WHAT THE TASK ASKS: Take the line that contains "wooden plank (left=572, top=358, right=592, bottom=429)" as the first line and the last line of the material below as the final one; reproduce exactly the lines between, inclusive.

MATERIAL SUPPLIED:
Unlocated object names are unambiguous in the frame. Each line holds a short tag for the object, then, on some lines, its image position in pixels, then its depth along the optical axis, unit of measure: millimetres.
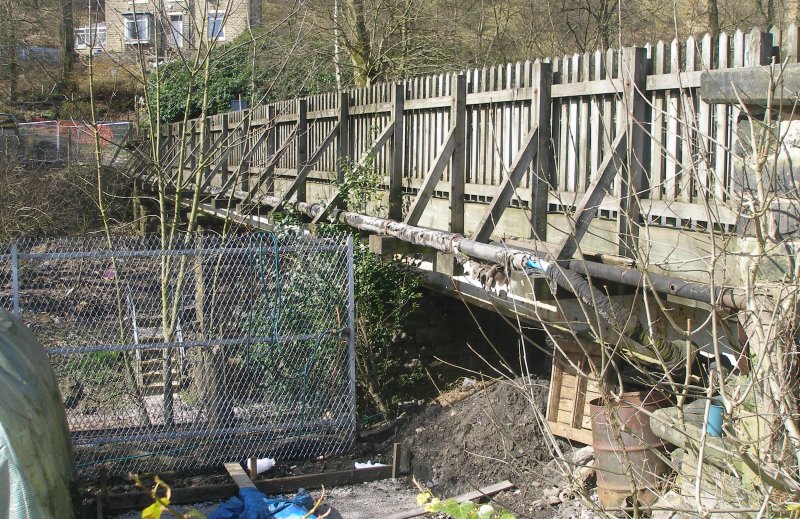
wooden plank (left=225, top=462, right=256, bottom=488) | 7762
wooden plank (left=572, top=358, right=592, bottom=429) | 7547
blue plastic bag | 7078
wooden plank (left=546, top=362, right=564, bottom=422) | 7777
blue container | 4746
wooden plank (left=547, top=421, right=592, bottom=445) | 7605
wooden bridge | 5527
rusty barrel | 6641
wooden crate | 7524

THE COMPLETED TASK:
wooden plank (left=572, top=358, right=592, bottom=429) | 7547
blue plastic bag | 7078
wooden plank (left=546, top=362, right=564, bottom=422) | 7777
blue container | 4746
wooden plank (left=547, top=421, right=592, bottom=445) | 7605
wooden bridge | 5527
rusty barrel | 6641
wooden crate | 7524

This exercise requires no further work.